▸ WHAT TO PRODUCE:
Return, from the listing below, each line where the word "старого" appears.

▸ GIVEN DATA:
▶

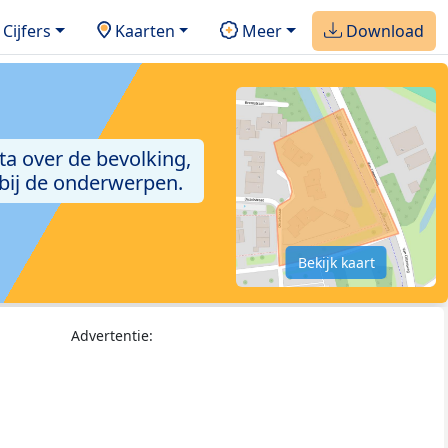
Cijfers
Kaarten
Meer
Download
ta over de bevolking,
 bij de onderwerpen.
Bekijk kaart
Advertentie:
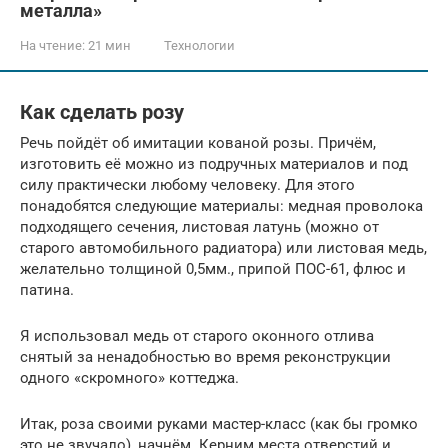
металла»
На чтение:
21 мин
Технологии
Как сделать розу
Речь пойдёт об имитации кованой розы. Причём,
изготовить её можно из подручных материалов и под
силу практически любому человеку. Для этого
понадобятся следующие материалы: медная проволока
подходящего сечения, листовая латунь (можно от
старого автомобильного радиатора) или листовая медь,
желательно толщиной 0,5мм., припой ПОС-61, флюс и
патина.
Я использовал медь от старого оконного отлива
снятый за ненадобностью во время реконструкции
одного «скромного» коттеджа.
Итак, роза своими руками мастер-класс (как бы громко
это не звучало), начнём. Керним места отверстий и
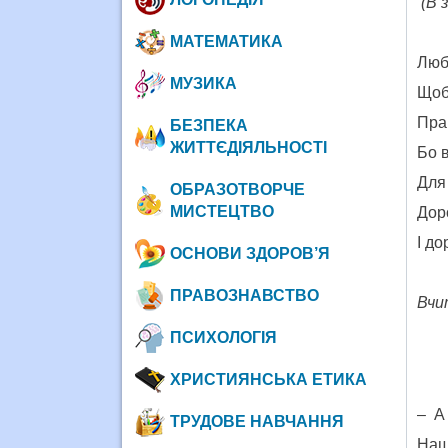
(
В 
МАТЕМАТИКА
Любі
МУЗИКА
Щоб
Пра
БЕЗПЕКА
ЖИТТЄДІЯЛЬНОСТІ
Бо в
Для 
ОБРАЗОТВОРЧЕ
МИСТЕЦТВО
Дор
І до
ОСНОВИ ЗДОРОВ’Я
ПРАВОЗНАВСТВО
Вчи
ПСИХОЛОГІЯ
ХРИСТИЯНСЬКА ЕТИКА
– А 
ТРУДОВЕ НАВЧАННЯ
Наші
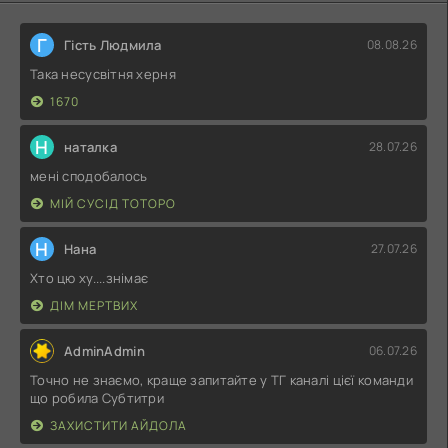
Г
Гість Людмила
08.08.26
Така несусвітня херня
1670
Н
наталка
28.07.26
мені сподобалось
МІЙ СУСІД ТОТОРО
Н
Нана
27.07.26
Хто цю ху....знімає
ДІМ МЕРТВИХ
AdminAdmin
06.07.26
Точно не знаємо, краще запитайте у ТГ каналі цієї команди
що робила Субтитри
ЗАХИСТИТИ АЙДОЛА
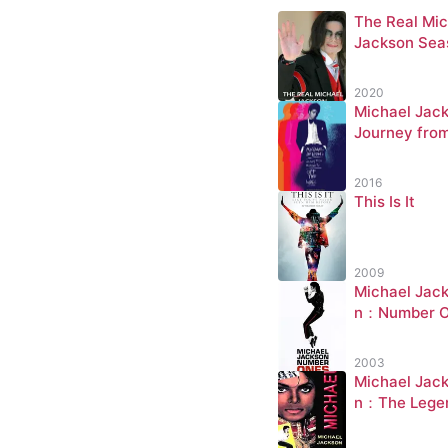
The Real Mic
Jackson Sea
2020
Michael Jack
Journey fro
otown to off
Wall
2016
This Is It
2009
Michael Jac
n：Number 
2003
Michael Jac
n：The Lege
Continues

◀

▸ EXERCISE OUTPUT:
старого автомобильного радиатора) или листовая медь,
Я использовал медь от старого оконного отлива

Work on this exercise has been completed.